Sunday, November 30, 2008

Saturday, October 25, 2008

normally, i cant sit still during boat rides...
i'd always think about the possibility of the boat capsizing...
and i'd be quiet in my seat looking at things,
imagining if i'd get crushed on a wall,
or get skewered by a pole,
or something close to such...

but, with her,
laying her head on my shoulder...
i'm at peace...

Thursday, October 23, 2008

Sunday, October 19, 2008

she waited for me
to get home
when i was outside
drinking...

shet...
nakilig ko...

Friday, October 17, 2008

she's the only person that understands me
and by that, i mean, the only person
who puts up with my shit...

i must have done something right
to have her...
if none,
makes me think of doing something right...

Wednesday, October 15, 2008

im teaching her how to drive...
she's getting better...

now, i can just look at the way
the lights play on her face
while we go to toril...
i enjoy seeing her in the parlor
when she's making funny faces
while her hair is being washed...
i always said that people only experience missing someone
if they always think about that person

looks like she's always on my mind...
i just want to feel the warmth
between you fingers

Sunday, October 5, 2008

HAPPY 8TH MONTHSARY, LOVE!!!

GET WELL SOON!!!

MAHAL NA MAHAL KITA!!!

SOBRA!!!

Wednesday, October 1, 2008

i miss her scent...

Thursday, September 25, 2008

sana sa akin na lang
ang sakit sa ulo mo...

Wednesday, September 24, 2008

There's a certain kind of happiness when one has found someone he/she can actually spend his/her entire life (and thereafter) with. And this happiness grows with the time both individuals have shared together.

I have always been an advocate to this belief, that love grows within the two said individuals as time passes. However, just today, I realized that there is more to love than just the happiness of the two said individuals.

I was surfing across the net when I stumbled upon the blog of Sonito, a best friend I met when I was in high school. I was shocked with what I read there. He was talking about being happy for me and things like that. I mean, it isn't really the first time that I've been told that someone was happy because I've finally found someone to love, it's just that, I never really realized how certain that happiness is.

_Supplied material_

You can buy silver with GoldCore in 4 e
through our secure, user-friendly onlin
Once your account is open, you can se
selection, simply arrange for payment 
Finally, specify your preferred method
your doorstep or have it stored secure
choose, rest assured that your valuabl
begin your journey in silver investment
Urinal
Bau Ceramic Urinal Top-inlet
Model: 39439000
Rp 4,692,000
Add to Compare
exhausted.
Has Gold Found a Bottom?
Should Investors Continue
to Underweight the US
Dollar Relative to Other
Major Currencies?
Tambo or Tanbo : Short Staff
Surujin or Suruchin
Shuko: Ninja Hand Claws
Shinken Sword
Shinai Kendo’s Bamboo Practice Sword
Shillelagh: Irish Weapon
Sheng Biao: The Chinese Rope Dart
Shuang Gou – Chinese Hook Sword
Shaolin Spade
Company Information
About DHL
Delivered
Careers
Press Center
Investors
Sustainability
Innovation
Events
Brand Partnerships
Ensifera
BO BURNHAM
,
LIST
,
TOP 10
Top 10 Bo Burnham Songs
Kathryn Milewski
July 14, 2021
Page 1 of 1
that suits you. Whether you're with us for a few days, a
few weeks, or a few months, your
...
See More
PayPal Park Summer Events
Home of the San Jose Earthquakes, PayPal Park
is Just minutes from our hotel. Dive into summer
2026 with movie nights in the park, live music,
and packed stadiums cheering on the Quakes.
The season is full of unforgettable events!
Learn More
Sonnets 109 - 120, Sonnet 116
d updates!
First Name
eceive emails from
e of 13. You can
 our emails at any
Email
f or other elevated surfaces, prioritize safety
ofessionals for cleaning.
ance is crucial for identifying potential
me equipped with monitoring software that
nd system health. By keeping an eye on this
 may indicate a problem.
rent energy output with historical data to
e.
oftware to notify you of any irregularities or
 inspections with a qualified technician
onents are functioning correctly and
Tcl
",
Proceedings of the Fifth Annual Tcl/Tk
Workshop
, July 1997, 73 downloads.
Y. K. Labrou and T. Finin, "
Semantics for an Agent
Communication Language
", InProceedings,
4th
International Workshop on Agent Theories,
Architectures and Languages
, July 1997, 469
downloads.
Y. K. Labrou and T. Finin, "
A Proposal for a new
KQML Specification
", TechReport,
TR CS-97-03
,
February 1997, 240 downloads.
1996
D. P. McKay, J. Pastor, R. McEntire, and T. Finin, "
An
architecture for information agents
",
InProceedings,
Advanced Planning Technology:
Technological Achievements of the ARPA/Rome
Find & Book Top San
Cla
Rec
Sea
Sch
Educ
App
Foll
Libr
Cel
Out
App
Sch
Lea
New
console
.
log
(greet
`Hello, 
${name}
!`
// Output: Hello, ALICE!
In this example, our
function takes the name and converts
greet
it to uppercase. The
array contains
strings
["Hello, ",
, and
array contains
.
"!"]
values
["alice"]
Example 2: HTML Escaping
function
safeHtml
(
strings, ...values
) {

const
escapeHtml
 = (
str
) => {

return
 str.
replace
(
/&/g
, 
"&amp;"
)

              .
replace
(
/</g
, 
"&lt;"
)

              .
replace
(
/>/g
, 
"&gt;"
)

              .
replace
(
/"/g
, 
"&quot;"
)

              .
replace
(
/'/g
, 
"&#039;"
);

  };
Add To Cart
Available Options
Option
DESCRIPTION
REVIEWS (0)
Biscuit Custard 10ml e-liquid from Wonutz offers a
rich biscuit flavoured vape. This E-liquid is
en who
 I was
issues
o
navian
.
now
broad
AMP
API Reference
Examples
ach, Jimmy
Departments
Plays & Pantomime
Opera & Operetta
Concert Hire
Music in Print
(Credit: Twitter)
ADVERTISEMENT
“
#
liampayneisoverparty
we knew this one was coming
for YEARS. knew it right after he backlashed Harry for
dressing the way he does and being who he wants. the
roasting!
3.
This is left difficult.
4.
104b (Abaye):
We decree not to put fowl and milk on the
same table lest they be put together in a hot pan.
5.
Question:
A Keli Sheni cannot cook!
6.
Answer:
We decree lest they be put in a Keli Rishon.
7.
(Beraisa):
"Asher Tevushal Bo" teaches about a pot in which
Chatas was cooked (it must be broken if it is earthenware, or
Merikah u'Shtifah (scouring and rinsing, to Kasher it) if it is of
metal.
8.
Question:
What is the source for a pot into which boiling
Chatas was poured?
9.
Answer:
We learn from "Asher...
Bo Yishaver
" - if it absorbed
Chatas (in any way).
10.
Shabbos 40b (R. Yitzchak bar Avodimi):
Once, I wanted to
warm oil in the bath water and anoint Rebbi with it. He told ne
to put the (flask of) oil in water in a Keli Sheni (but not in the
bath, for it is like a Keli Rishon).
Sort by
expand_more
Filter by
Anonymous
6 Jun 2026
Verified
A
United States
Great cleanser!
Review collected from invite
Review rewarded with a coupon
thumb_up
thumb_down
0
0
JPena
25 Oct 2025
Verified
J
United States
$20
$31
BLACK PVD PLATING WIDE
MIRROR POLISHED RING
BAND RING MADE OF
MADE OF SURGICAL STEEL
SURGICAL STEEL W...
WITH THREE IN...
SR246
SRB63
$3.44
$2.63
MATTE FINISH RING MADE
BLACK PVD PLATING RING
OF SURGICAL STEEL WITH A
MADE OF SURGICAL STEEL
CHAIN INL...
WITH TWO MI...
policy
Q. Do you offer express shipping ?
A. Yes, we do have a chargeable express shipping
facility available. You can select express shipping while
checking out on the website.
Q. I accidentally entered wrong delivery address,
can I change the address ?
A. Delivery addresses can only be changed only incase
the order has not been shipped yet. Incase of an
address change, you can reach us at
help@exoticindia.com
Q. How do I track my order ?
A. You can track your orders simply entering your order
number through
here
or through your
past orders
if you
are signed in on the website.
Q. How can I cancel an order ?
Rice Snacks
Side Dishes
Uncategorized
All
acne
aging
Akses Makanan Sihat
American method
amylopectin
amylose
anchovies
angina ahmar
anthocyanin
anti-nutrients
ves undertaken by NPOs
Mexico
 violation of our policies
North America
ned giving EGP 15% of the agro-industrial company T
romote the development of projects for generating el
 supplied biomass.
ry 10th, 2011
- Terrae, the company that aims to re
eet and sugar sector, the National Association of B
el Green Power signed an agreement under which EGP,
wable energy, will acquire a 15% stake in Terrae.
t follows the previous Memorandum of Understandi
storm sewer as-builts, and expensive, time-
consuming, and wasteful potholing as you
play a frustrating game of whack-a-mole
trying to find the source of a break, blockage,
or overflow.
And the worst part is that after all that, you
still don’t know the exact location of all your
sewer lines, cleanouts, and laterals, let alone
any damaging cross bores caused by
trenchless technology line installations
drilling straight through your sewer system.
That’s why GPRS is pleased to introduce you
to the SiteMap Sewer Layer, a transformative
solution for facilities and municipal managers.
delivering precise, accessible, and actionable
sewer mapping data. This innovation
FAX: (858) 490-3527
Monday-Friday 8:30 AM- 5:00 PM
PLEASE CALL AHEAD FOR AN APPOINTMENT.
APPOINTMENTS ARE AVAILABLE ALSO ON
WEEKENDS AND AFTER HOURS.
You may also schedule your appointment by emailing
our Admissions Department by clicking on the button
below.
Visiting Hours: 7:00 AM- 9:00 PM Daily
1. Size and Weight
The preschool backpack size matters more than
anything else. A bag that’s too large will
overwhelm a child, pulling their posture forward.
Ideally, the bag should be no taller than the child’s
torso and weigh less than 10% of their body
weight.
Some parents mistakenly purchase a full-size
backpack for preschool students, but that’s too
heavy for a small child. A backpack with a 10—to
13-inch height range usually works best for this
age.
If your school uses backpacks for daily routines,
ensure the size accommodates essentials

_Assignment 1_
Summarize the blog entries in two sentences.
_Assignment 2_
Answer these questions about the blog entries, giving each answer on its own line with its matching letter.
(a) During boat rides, what does the writer normally imagine could happen?
(b) Which anniversary does the October 5, 2008 entry celebrate?
(c) Who wrote the blog the writer stumbled upon while surfing the net?

_Response area 1_
In entries dated from September to November 2008, the writer describes feelings for a woman: feeling at peace on a boat ride with her head on the writer's shoulder, teaching her to drive, and missing her scent. The September 24 entry reflects that love grows as time passes, and tells how the writer came across the blog of Sonito, a high school best friend, and was shocked to read how happy he was for the writer.

_Response area 2_
(a) The boat capsizing, or being crushed on a wall or skewered by a pole.
(b) The 8th monthsary.
(c) Sonito, a best friend the writer met in high school.